He shot about 140 hours of film over a two-year period. Haskell was wary at first, but Mark encouraged him to take a camera and film their encounters, leading to scenes where both men move around, wielding cameras like, well, light-sabers. "The cameras gave us a connection, a way of talking about our feelings in a way we couldn't otherwise do," says Mark. "The camera was a shield for me because it's not easy for anyone to spend that much time around your family. As Baba Ram Dass once said, 'If you think you're enlightened, go spend a week with your parents.' "

The end result is meta-layered cinema. When Haskell complains about Mark asking him to identify the setting of their interview, it's not just a father criticizing his son, it's a confrontation between a "don't tell 'em what to think" cinema verite master and his touchy-feely "help the audience along" disciple. Mark doesn't spare himself. In one scene, we see him miss all the speeches at Haskell's 80th birthday because of a bad sound connection. In fact, "Tell Them Who You Are" fits squarely into the new genre of nonfiction film that perhaps should be called the Me Documentary, the personal film that is indelibly shaped by the presence of the filmmaker.

Although reality TV surely has played a big role in shaping the new genre, it really owes an even bigger debt to the literary memoir. For the last decade, memoirs have become star-making machinery in literary circles, bringing celebrity to the likes of Tobias Wolff ("This Boy's Life"), Dave Eggers ("A Heartbreaking Work of Staggering Genius"), Mary Karr ("The Liars' Club") and Kathryn Harrison ("The Kiss"). If there's any work that's especially close to Mark's film, it's probably Christopher Dickey's "Summer of Deliverance," a memoir about his difficult relationship with his famous poet father, James Dickey.

Personal documentaries used to get the bum's rush in traditional film circles.

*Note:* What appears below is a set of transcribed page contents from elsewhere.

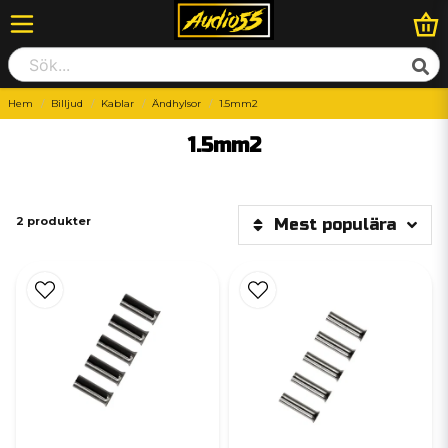
Hem
Billjud
Kablar
Ändhylsor
1.5mm2
1.5mm2
2 produkter
Mest populära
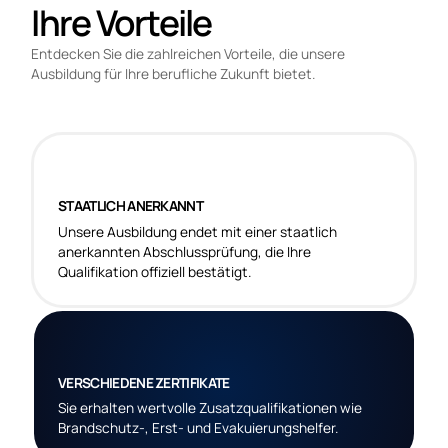
Ihre Vorteile
Entdecken Sie die zahlreichen Vorteile, die unsere
Ausbildung für Ihre berufliche Zukunft bietet.
STAATLICH ANERKANNT
Unsere Ausbildung endet mit einer staatlich
anerkannten Abschlussprüfung, die Ihre
Qualifikation offiziell bestätigt.
VERSCHIEDENE ZERTIFIKATE
Sie erhalten wertvolle Zusatzqualifikationen wie
Brandschutz-, Erst- und Evakuierungshelfer.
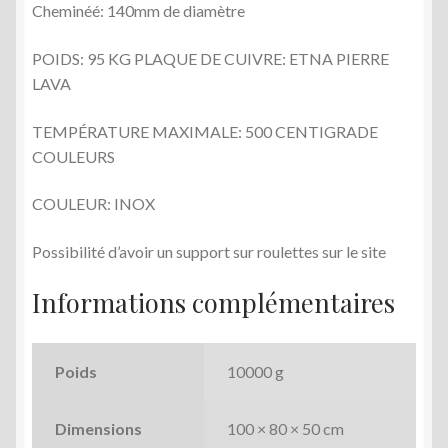
Cheminéé: 140mm de diamètre
POIDS: 95 KG PLAQUE DE CUIVRE: ETNA PIERRE
LAVA
TEMPÉRATURE MAXIMALE: 500 CENTIGRADE
COULEURS
COULEUR: INOX
Possibilité d’avoir un support sur roulettes sur le site
Informations complémentaires
Poids
10000 g
Dimensions
100 × 80 × 50 cm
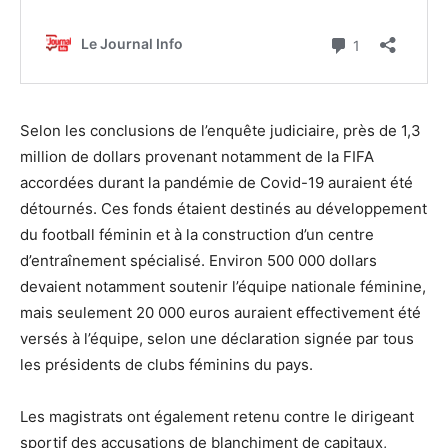
Selon les conclusions de l’enquête judiciaire, près de 1,3
million de dollars provenant notamment de la FIFA
accordées durant la pandémie de Covid-19 auraient été
détournés. Ces fonds étaient destinés au développement
du football féminin et à la construction d’un centre
d’entraînement spécialisé. Environ 500 000 dollars
devaient notamment soutenir l’équipe nationale féminine,
mais seulement 20 000 euros auraient effectivement été
versés à l’équipe, selon une déclaration signée par tous
les présidents de clubs féminins du pays.
Les magistrats ont également retenu contre le dirigeant
sportif des accusations de blanchiment de capitaux,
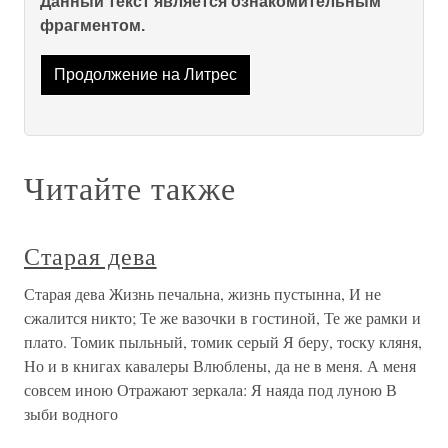
Данный текст является ознакомительным
фрагментом.
Продолжение на Литрес
Читайте также
Старая дева
Старая дева Жизнь печальна, жизнь пустынна, И не
сжалится никто; Те же вазочки в гостиной, Те же рамки и
плато. Томик пыльный, томик серый Я беру, тоску кляня,
Но и в книгах кавалеры Влюблены, да не в меня. А меня
совсем иною Отражают зеркала: Я наяда под луною В
зыби водного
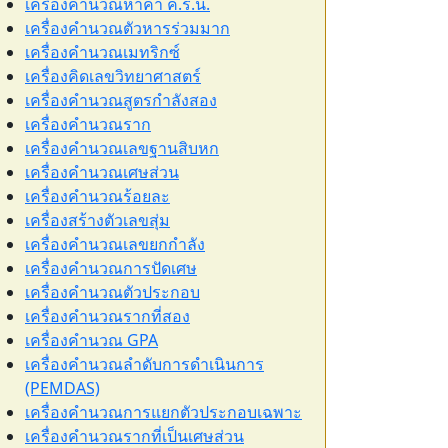
เครื่องคำนวณหาค่า ค.ร.น.
เครื่องคำนวณตัวหารร่วมมาก
เครื่องคำนวณเมทริกซ์
เครื่องคิดเลขวิทยาศาสตร์
เครื่องคำนวณสูตรกำลังสอง
เครื่องคำนวณราก
เครื่องคำนวณเลขฐานสิบหก
เครื่องคำนวณเศษส่วน
เครื่องคำนวณร้อยละ
เครื่องสร้างตัวเลขสุ่ม
เครื่องคำนวณเลขยกกำลัง
เครื่องคำนวณการปัดเศษ
เครื่องคำนวณตัวประกอบ
เครื่องคำนวณรากที่สอง
เครื่องคำนวณ GPA
เครื่องคำนวณลำดับการดำเนินการ
(PEMDAS)
เครื่องคำนวณการแยกตัวประกอบเฉพาะ
เครื่องคำนวณรากที่เป็นเศษส่วน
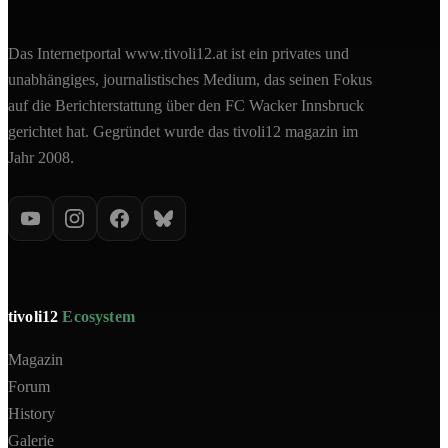
Das Internetportal www.tivoli12.at ist ein privates und
unabhängiges, journalistisches Medium, das seinen Fokus
auf die Berichterstattung über den FC Wacker Innsbruck
gerichtet hat. Gegründet wurde das tivoli12 magazin im
Jahr 2008.
tivoli12
Ecosystem
Magazin
Forum
History
Galerie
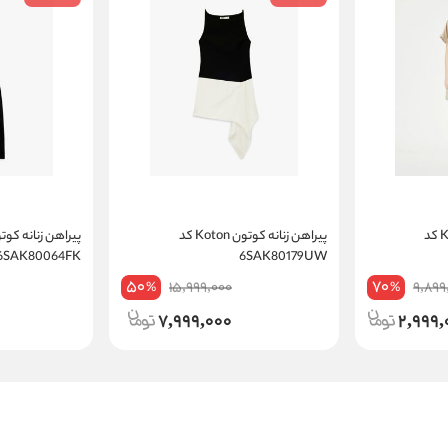
پیراهن زنانه کوتون Koton کد
پیراهن زنانه کوتون Koton کد
6SAK80064FK
6SAK80179UW
50
70
15,999,000
9,899
%
%
7,999,000
2,999,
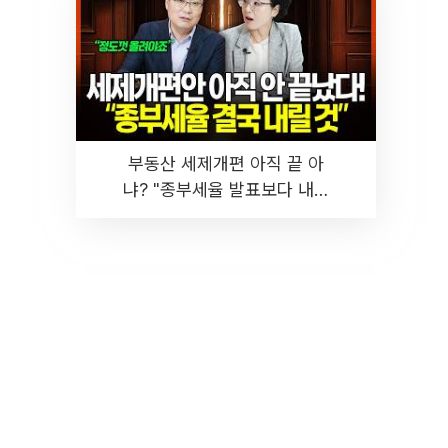
부동산 세제개편 아직 끝 아
냐? "종부세율 발표보다 내릴
것" 장기거주·양도세 전망 I 집
땅지성 I 김인만, 진미윤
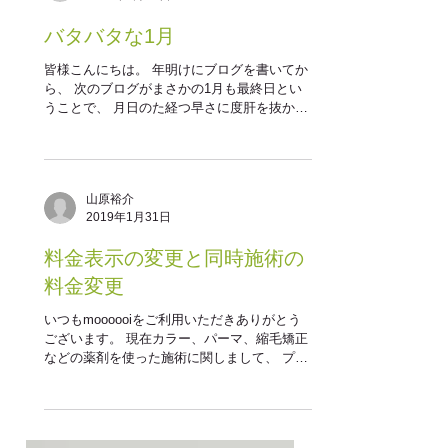
山原裕介
2019年1月31日
バタバタな1月
皆様こんにちは。 年明けにブログを書いてか
ら、 次のブログがまさかの1月も最終日とい
うことで、 月日のた経つ早さに度肝を抜かれ
ている山原です。 さて、1月ですが正直少し
お店も落ち着くかな～と思っていたのです
が、 予想よりもたくさんのお客様に来ていた
だく事が出来まして、...
山原裕介
2019年1月31日
料金表示の変更と同時施術の
料金変更
いつもmoooooiをご利用いただきありがとう
ございます。 現在カラー、パーマ、縮毛矯正
などの薬剤を使った施術に関しまして、 プラ
チナ炭酸ケアという処理を行うために通常料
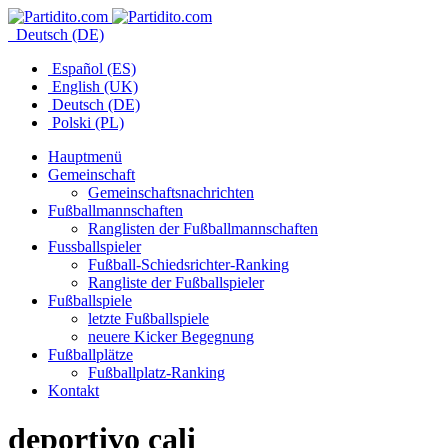
Deutsch (DE)
Español (ES)
English (UK)
Deutsch (DE)
Polski (PL)
Hauptmenü
Gemeinschaft
Gemeinschaftsnachrichten
Fußballmannschaften
Ranglisten der Fußballmannschaften
Fussballspieler
Fußball-Schiedsrichter-Ranking
Rangliste der Fußballspieler
Fußballspiele
letzte Fußballspiele
neuere Kicker Begegnung
Fußballplätze
Fußballplatz-Ranking
Kontakt
deportivo cali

But in recent years, gifted filmmakers have jumped out from behind the camera and into their films, including Ross McElwee ("Bright Leaves"), Nathaniel Kahn ("My Architect"), Zana Briski and Ross Kauffman ("Born Into Brothels"), Morgan Spurlock ("Super Size Me") and, how could we forget, Michael Moore, who has married Haskell's old-school activism with reality TV showmanship.

"Documentaries today can be as incredibly personal, deeply felt and as ripped from your insides as an Ingmar Bergman movie," says ThinkFilm chief Mark Urman, who is releasing the Wexler film and also put out "Born Into Brothels," which won an Oscar this year. "These new films are very self-referential and incredibly sophisticated. Look at 'Born Into Brothels.' If someone had just made a film about kids in a Calcutta slum, well, you've seen that before. But the film is very much about Zana's journey as a photographer. She's not just influencing the story she's telling; she's the heroine of her own story."

I'll leave it to the critics to say who's the hero of "Tell Them Who You Are," but for me, both men deserve a medal, Haskell for giving his son the freedom to tell his father's life story, Mark for artfully balancing his father's cranky integrity with his imperfections. After Mark showed Haskell the final film, he says Haskell tearily told him, "If no one else sees this film, although I hope they do, it'll still be good, just for the two of us." Haskell would probably hate to hear anyone say that in a Hollywood movie, but that's the beauty of this new kind of documentary. In real life, simple sentiment packs an awfully big wallop.